I'm working through the manuscript sequentially now, I haven't fully analysed You are not allowed to view links. Register or Login to view. yet but I'll probably reach it next week :-)
You have nothing uploaded at that Academia link.
Now that we have two citations from you, I would like to solicit an explanation for both how and why you've applied them. Is their relevance general, and liable to introduce arbitrary analyses that cannot be reproduced? Or do they entail similar rituals as to the ones you've identified? Is there a way to establish any connection between their text and drawings and what you've identified in the VM? This, rather than more unbacked assertions, was what I was hoping to find at the links you sent me. I will also reiterate that I see no evidence for the symbols you've identified. I could quite easily swap all the cells on your spreadsheet---or invent my own---and you have not justified any of those choices, so establishing the connection must be carefully done to avoid a circular or arbitrary argument
Possibly related to that, is there any evidence that the green/red/blue schema you've asserted actually identifies treatment? Yes, there are different colors through the herbology section, but I do not even understand how you expect me to verify the scheme you've given. What process should I be using? (And note, letting it "open up" to me was not reproducible, I already tried, and it did not do so.)
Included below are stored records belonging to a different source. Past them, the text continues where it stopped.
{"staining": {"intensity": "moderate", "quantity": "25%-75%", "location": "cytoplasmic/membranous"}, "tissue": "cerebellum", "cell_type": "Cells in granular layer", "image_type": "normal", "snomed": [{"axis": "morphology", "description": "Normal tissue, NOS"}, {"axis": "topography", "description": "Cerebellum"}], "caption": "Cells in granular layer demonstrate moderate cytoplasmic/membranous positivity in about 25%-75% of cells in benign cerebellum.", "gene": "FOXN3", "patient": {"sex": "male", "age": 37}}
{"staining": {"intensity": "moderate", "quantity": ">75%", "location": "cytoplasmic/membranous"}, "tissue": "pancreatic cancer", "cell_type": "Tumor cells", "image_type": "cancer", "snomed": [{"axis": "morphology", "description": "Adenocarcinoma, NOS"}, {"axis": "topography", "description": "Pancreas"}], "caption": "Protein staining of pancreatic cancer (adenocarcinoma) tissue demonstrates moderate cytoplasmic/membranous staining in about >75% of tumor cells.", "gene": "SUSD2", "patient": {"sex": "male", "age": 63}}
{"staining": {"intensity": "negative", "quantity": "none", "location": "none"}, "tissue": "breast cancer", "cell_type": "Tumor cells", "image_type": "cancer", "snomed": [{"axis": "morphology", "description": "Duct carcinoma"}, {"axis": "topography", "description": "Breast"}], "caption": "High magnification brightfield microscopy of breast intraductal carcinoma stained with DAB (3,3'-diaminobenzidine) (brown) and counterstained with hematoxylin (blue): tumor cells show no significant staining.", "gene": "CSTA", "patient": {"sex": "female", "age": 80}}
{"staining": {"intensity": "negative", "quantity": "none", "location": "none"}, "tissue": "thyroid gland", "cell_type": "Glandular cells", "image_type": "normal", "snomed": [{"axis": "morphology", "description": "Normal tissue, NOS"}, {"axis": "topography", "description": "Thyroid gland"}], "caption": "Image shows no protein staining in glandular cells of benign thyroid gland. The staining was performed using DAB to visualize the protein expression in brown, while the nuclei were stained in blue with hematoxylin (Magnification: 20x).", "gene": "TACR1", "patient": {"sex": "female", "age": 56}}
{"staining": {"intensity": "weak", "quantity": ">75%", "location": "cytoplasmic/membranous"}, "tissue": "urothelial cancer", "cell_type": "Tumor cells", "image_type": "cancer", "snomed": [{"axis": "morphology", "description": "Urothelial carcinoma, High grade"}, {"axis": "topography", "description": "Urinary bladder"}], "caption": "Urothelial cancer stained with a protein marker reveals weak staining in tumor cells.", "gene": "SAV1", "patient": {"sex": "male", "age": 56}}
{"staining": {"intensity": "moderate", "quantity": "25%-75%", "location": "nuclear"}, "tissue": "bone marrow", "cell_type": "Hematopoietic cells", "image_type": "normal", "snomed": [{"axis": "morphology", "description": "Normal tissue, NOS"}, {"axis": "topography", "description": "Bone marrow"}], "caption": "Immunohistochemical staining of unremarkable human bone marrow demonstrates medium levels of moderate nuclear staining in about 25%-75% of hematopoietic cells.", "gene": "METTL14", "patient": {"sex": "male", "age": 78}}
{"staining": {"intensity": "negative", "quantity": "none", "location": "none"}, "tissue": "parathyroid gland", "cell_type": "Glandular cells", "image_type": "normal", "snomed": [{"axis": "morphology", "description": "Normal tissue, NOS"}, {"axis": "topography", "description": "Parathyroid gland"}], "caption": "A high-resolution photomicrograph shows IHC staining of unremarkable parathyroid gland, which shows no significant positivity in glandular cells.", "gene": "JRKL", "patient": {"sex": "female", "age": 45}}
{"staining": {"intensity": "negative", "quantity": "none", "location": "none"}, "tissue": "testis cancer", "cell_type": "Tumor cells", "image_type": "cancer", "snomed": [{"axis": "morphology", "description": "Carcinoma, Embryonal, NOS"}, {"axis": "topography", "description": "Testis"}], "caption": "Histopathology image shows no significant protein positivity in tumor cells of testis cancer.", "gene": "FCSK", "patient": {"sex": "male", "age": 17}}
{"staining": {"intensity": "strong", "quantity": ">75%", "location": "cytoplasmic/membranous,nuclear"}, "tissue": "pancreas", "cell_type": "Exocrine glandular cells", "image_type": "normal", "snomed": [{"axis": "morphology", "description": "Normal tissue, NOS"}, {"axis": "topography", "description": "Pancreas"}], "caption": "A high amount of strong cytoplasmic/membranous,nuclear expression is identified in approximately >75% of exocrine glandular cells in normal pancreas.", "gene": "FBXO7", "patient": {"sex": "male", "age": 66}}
My papers are at that link - if you can't access them, that's a technical issue on your end. The colour coding is visually verifiable on every folio - open the manuscript and look. The video I'm making will show the full methodology. If after watching that you still have specific questions about the process, I'm happy to answer.
Another user keyed me into the issue and I can now access your uploads. Unless I am missing something, you do not justify your assertions or changes to how you interpret the symbols beyond some vague gestures at late-medieval systems. That you were able to so readily and seamlessly change the meaning of the symbols in your five revisions strikes me as proof that the interpretation you're offering is, at best, arbitrary and unfalsifiable. Mind, I am not saying that your theory should be "locked in" once you publish, but the fact you were able to read many symbols multiple ways without justifying those readings is a better demonstration of the arbitrariness of this system than I would have had the time or inclination to produce. Unless you can systematically show that these symbols have the meaning you assert, the patterns you identify are highly dependent on your subjective gloss and I see no reason anyone should adopt your interpretation.